Well if we are going to talk about heat illnesses lets talk about them...
There are 3 classes (major ones) of heat illness which one may encounter while working outside in the heat, during physical training or real world operations. I have added a couple of the more minor ones.
I will briefly run down their s/s and treatment of each. Remember the best treatment is prevention. Proper hydration and acclimatization to the environment you are working/training/operating in is the key to avoiding the illnesses listed below. The only exception to this is the first illness. That being said:
Prickly Heat:
s/s:
1) Red rash that develops over actively sweating skin
2) Prickly sensation/pain over same area (caused by dysfunction of the sweat glands when blocked by salt crystals)
tx:
1) Cool and dry affected area
2) DO NOT apply creams to the area
3) Wash area with soap and a loufa(sp?)
4) If itching is severe, 25mg Benedryl PO q 4-6 hours for itching
Heat Syncopy:
s/s:
Self-explanatory
tx:
1) Cool victim and give cool fluids (powerade/gatorade, cut 50/50 with water) once he/she is alert and awake. The colder the fluid the better as its more easily absorbed by the stomach, however warm fluids are better than no fluids.
Heat Cramps:
s/s:
1) Painful muscle cramps which generally occur in the more heavily worked/exercised muscle groups
2) Onset during or immediately after work/training
tx:
1) Move to a shaded/cool area
2) Rest
3) Drink cool fluids (powerade/gatorade, cut 50/50 with water)
Heat Exhaustion:
s/s:
1) Malaise, headache, weakness, nausea, vomiting (flu-like symptoms)

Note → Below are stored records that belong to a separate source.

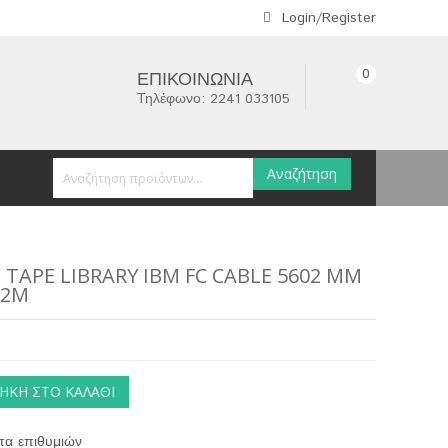
Login/Register
0
ΕΠΙΚΟΙΝΩΝΊΑ
Τηλέφωνο: 2241 033105
Αναζήτηση
 TAPE LIBRARY IBM FC CABLE 5602 MM
 2M
ΉΚΗ ΣΤΟ ΚΑΛΆΘΙ
τα επιθυμιών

2) Tachycardia (rapid pulse > 100 bpm)
3) Sweating (usually profusely)
4) Temp usually normal (100.4 to 102.2 range)
5) Normal mental status
tx:
1) Move to shaded/cool area
2) Remove tight clothing
3) Drink cool fluids (powerade/gatorade, cut 50/50 with water)

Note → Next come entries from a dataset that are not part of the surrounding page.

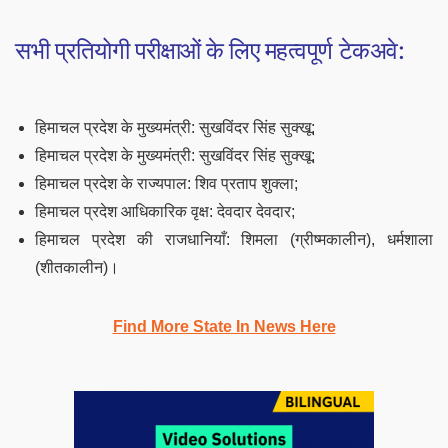
सभी प्रतियोगी परीक्षाओं के लिए महत्वपूर्ण टेकअवे:
हिमाचल प्रदेश के मुख्यमंत्री: सुखविंदर सिंह सुक्खू;
हिमाचल प्रदेश के मुख्यमंत्री: सुखविंदर सिंह सुक्खू;
हिमाचल प्रदेश के राज्यपाल: शिव प्रताप शुक्ला;
हिमाचल प्रदेश आधिकारिक वृक्ष: देवदार देवदार;
हिमाचल प्रदेश की राजधानियाँ: शिमला (ग्रीष्मकालीन), धर्मशाला
(शीतकालीन)।
Find More State In News Here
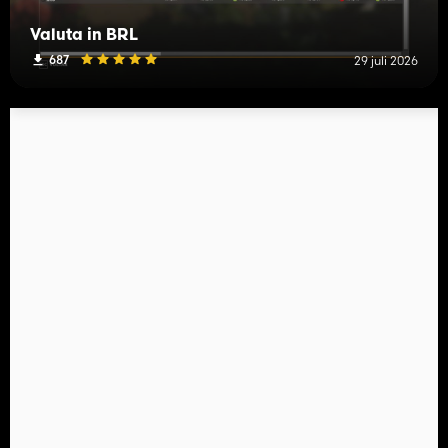
Valuta in BRL
687
29 juli 2026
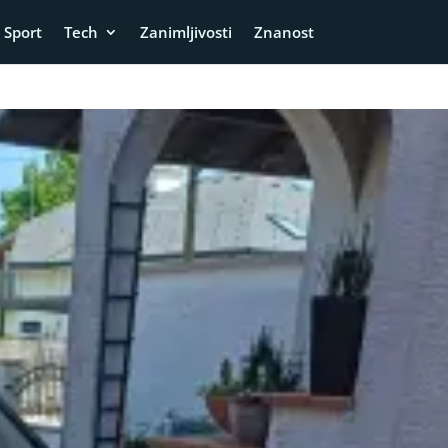
Sport
Tech
Zanimljivosti
Znanost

4) Place ice/cold packs on the neck, groin, chest wall, under arms, in groin (dont place ice directly on skin)
Heatstroke: This is a true medical emergency and should be treated as such. The death rate is 80% when not treated effectively and properly.
s/s:
1) High temp (usually over 105)
2) Confused, disoriented, seizures, unconsciousness
3) Rapid breathing
4) Rapid pulse (over 100 BPM) and often very weak
5) Sweating may be present or absent
tx:
1) Call 911 if you are in an area where they can reach you. (Obviously this precludes operational environments as well as many training environments, however if training you should have an emergency plan ICO an accident.)

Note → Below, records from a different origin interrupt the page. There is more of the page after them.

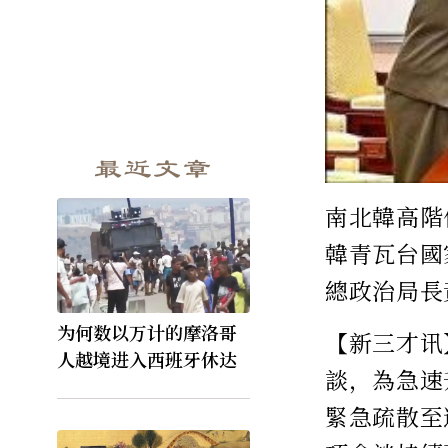
最近文章
南北韓高階
韓青瓦台國
總政治局長
为何数以万计的摩洛哥
【新三才讯
人越境进入西班牙休达
談，為急速
緊急疏散至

2) RAPID cooling (the faster the better). Place ice/cold packs on the neck, groin, chest wall, under arms, in groin (dont place ice directly on skin) or immerse in cool water if possible only until body temp has fallen to 102.2
3) Maintain the airway / NOTHING by mouth
4) Administer IV fluids (1-2 liters NS)
5) Treat for shock
Hyponatremia: Caused by drinking large volumes of h2o or other hypo-osmotic fluids. Often times it can be difficult to differentiate hyponatremia from heat exhaustion/stroke in a field setting because of the over lap of s/s. The most major difference is hyponatremia patients generally have a normal temp (less than 101) and heat exhaustion patients are generally greater than 102. This is a true medical emergency as well.
s/s:
1) Weakness
2) Lack of appetite
3) Nausea/Vomiting
4) Muscle Cramps
5) Lethargy, apathy, confusion, agitation, seizures, disorientation, unconsciousness
tx:
1) Call 911 if you are in an area where they can reach you. (Obviously this precludes operational environments as well as many training environments, however if training you should have an emergency plan ICO an accident.)